# [PAGE EXCERPT]

>>>>>

Personal Auto Policy - Definitions

Go to the beginning of this tutorial
How To Read Your Car Insurance Policy.

Follow along with
The example form being discussed below


This opening section of the form defines the terms used repeatedly further on in the contract. Terms will be defined here in detail. When you see them later on (usually enclosed in quotes so they stand out as something with special meaning), you will know that they carry the same meaning as was laid out in the Definitions section. Note those quotes. As you read further on in the policy, whenever you see a word in quotes that means it is a specially-defined word whose scope was spelled out in the Definitions section.

The ''Named Insured'' is the titled owner of the vehicle. When a policy refers to this person, the meaning is not the same as someone who is just designated as a driver on the policy. The Named Insured enjoys all policy benefits, whereas a listed driver's benefits are much more limited.

Part A

The section opens with a definition of "you" and "your", which in turn is expanded so that it is understood that when the contract says those words, it is referring to the Named Insured on the policy. We see that your spouse is included in this definition - your spouse is a complete and equal partner with respect to the policy's benefits and protections. We also see that there are circumstances where a spouse will not enjoy Named Insured status, and these center around situations where separation and/or divorce causes your spouse to no longer reside in your household.

Part B

''We'', ''us'' and ''our'' are next defined in straightforward fashion as the insurance company providing you the insurance policy and coverage.

<<<<<

# [ACTION ITEM]
In the car insurance definitions excerpt, who is the ''Named Insured''?

# [SUPPLIED DATA]
>>>>>

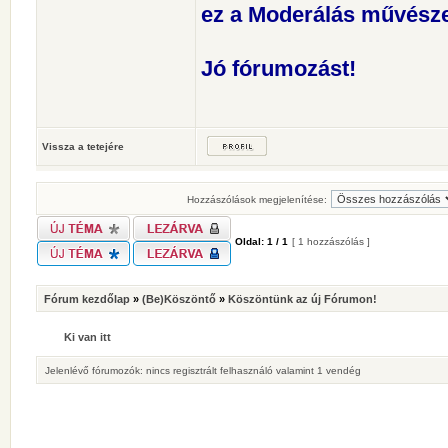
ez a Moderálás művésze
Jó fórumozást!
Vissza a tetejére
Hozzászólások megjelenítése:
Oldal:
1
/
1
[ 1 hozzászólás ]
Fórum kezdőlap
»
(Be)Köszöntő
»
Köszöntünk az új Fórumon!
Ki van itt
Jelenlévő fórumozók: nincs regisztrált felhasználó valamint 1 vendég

<<<<<
>>>>>

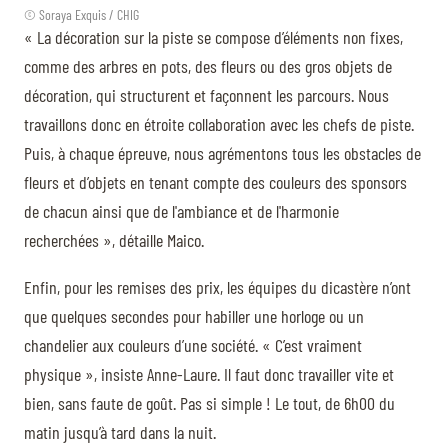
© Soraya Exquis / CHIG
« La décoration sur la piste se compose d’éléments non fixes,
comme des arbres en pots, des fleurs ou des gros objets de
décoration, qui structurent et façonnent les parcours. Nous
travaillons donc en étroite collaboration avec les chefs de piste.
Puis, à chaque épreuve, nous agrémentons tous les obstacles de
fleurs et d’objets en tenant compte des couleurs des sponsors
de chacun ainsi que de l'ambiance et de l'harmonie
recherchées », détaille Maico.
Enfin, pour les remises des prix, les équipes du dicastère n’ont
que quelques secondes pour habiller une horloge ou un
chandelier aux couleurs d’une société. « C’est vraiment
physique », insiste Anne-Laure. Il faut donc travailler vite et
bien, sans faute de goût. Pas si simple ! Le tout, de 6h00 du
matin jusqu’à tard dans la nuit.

<<<<<
>>>>>

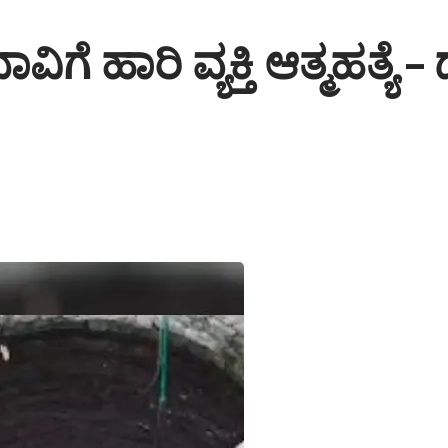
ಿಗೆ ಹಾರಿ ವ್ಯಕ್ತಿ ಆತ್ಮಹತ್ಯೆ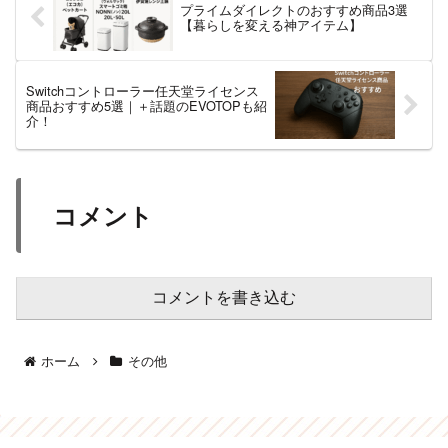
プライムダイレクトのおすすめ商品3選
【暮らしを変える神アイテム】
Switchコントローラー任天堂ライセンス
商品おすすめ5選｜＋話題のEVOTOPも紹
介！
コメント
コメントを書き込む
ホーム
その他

<<<<<

# [TASK RESULT]
The titled owner of the vehicle.